_Supplied entries_.
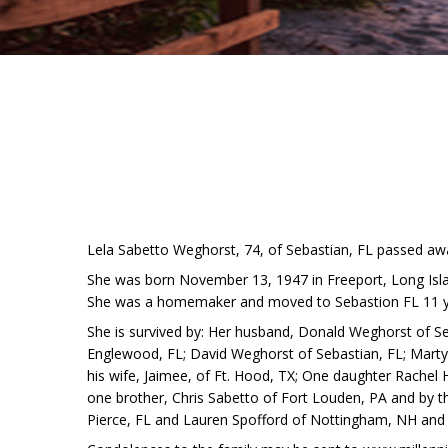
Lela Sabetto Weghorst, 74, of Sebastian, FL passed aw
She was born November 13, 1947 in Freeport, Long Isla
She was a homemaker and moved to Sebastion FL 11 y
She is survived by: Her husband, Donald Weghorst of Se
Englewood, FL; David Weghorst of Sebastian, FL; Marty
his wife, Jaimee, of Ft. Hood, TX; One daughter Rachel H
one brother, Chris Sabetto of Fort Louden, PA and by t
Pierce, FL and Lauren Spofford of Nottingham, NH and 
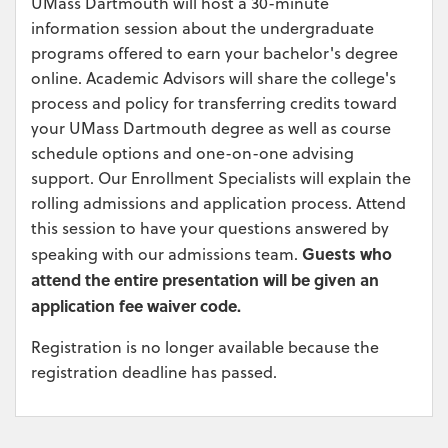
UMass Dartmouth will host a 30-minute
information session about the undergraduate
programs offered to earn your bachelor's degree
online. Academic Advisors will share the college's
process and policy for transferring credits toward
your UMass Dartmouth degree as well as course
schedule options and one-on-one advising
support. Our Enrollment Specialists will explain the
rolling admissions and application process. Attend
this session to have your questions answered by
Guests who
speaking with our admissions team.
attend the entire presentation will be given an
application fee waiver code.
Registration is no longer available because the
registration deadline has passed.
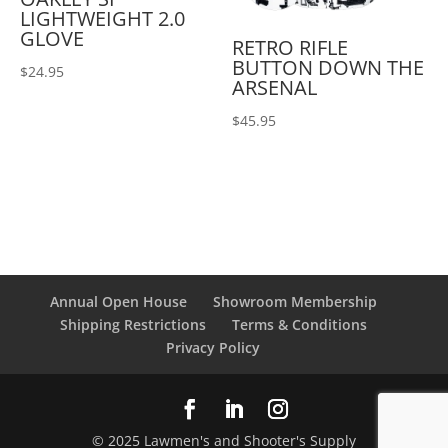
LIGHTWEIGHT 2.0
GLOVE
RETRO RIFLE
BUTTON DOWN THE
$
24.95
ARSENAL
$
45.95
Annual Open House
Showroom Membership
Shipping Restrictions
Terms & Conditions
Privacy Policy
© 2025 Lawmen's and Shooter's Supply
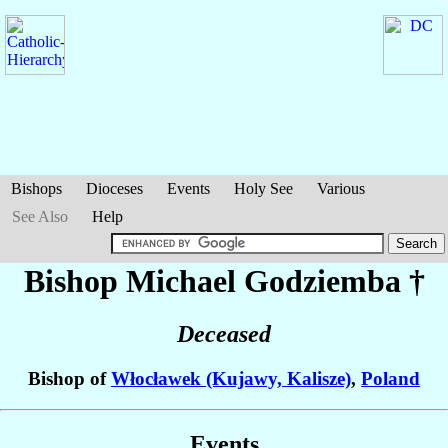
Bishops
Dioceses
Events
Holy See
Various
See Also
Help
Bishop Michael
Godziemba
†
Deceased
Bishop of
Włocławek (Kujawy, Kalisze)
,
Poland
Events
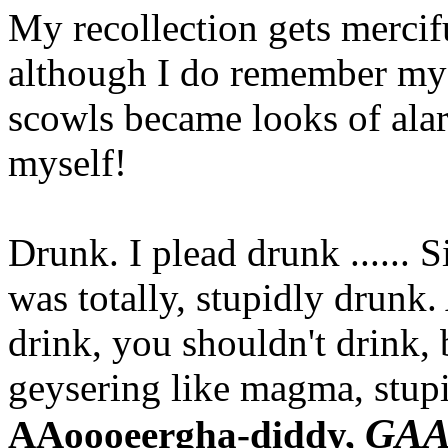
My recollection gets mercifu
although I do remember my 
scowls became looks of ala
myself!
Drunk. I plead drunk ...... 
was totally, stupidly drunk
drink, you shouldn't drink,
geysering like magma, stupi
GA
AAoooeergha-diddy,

_Exercise_. Every line above with the string "application" in it needs to be copied.

_Output for this task_.
rolling admissions and application process. Attend
application fee waiver code.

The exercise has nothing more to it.